Bioactive peptides from proteins have been found in a range of food products such as milk and muscle sources (fish, beef, pork and chicken). Bioactive peptides from food proteins can offer some protective and health benefits in the body. These include antihypertensive, antimicrobial, antioxidant and prebiotic effects. Bioactive peptides remain inactive when they are bound within the food proteins. They can be biologically active when they are released from the sequence of the parent proteins.

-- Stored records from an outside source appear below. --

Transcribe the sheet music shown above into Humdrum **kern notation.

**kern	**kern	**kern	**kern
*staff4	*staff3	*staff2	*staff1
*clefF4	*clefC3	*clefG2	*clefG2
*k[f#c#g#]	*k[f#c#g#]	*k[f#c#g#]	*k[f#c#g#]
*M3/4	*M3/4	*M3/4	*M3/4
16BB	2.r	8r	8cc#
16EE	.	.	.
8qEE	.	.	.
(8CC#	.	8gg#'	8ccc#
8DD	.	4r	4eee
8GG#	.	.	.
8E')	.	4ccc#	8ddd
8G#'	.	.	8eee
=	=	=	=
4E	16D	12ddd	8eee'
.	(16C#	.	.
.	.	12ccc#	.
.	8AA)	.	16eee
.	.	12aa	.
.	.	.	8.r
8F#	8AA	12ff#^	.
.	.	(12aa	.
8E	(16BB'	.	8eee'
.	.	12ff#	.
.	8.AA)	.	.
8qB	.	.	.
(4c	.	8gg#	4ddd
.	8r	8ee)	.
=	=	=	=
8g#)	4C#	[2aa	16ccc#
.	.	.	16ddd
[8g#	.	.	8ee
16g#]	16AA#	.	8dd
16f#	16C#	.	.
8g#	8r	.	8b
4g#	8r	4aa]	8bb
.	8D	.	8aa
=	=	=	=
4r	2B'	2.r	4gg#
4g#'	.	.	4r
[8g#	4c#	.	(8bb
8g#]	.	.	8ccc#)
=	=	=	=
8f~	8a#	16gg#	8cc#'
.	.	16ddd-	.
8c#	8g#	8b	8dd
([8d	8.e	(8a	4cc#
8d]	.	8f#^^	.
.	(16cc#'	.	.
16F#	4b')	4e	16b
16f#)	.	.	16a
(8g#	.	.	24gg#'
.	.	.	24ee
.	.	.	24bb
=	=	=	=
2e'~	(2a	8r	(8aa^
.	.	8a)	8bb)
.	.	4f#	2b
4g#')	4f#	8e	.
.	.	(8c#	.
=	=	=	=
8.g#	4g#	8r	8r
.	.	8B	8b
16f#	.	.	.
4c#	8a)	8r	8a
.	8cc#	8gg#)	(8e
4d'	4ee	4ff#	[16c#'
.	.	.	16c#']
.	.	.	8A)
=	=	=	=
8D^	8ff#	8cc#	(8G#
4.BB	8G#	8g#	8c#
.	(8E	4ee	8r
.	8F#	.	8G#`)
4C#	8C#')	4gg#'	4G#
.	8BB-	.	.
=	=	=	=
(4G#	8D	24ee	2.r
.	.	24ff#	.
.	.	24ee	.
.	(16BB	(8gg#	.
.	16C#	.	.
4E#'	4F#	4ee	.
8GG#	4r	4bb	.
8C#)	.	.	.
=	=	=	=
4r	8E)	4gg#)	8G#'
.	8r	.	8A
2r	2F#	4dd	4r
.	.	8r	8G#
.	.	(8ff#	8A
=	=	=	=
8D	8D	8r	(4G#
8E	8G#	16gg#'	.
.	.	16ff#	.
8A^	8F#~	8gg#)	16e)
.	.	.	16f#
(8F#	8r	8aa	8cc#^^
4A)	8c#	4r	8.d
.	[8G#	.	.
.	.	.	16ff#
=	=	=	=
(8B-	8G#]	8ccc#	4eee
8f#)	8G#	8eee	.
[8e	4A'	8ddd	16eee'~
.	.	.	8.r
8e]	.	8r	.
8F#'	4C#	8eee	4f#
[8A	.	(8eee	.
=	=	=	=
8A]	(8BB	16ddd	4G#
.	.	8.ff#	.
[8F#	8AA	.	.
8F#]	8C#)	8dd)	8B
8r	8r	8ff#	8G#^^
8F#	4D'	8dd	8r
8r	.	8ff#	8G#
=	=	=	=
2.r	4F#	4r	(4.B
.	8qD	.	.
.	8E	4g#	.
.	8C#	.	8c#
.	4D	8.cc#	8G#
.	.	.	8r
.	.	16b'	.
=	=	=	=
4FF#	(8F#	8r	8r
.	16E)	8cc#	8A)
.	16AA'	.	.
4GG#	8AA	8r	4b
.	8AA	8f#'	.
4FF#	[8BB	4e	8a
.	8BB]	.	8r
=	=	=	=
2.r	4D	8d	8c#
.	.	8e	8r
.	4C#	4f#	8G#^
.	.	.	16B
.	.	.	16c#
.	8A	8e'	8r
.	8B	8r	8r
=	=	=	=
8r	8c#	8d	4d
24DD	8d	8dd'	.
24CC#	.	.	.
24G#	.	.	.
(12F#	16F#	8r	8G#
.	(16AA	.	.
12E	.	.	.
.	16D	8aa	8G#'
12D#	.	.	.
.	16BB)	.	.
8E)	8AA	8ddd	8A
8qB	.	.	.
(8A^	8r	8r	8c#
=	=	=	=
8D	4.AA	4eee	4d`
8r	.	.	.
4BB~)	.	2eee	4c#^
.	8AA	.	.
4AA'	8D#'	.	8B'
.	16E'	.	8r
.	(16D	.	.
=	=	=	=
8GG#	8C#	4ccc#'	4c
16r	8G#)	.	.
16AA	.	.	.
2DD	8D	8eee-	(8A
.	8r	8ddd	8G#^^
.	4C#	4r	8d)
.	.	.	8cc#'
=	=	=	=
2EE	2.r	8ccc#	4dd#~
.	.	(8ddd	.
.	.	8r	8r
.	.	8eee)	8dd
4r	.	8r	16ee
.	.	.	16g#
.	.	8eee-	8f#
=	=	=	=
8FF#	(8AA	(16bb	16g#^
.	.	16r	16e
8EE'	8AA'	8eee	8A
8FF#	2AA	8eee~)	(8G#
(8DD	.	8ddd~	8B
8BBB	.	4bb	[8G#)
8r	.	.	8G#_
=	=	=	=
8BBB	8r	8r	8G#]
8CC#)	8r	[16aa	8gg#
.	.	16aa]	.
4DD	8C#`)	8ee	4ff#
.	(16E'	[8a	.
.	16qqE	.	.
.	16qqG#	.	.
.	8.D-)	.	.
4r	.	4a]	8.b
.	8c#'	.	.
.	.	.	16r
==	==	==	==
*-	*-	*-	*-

The activity of peptides highly relies on the structure of their amino acid constituents in terms of sequence and size. The sequences of amino acids vary in length; usually between 2 and 20 amino acids residues. Food-derived bioactive peptide was first introduced when the ability of casein-based phosphorylated peptides in increasing vitamin D-independent calcification in rachitic infants was reported by Mellander in 1950.
To date, the most widely identified bioactive peptides from milk and muscles have been found to be antihypertensive; in particular those which are inhibitory to the activity of angiotensin-1-converting enzyme (ACE). The significance of the unique health benefits of the released bioactive peptides has led the researchers to focus on finding effective techniques for the liberation of bioactive peptides from the food proteins.
During the last two decades many studies have been carried out to investigate efficient strategies to release bioactive peptides from milk and muscles. Bioactive peptides can be isolated in different ways which mainly consist of the enzymatic hydrolysis of the whole protein, microbial fermentation and food processing. Enzymatic hydrolysis of protein develops in response to the activity of digestive enzymes (e.g. pepsin, trypsin and chymotrypsin) which can facilitate the isolation of active peptide fragments.
Microbial fermentation is based on proteolytic activities of the starter and non-starter micro-organisms including Lactobacillus helveticus, Lactobacillus acidophilus, Lactobacillus plantarum, Lactococcus lactis and Streptococcus thermophilus which are applied to the manufacturing of fermented dairy products. Bioactive peptides are also released as a result of chemical/structural changes of the protein constituents of the processed foods. For instance, cheese provides a good source of phosphopeptides (as natural compositions). Furthermore, the secondary proteolytic process of cheese ripening can enhance the formation of peptides which are able to inhibit the activities of ACE.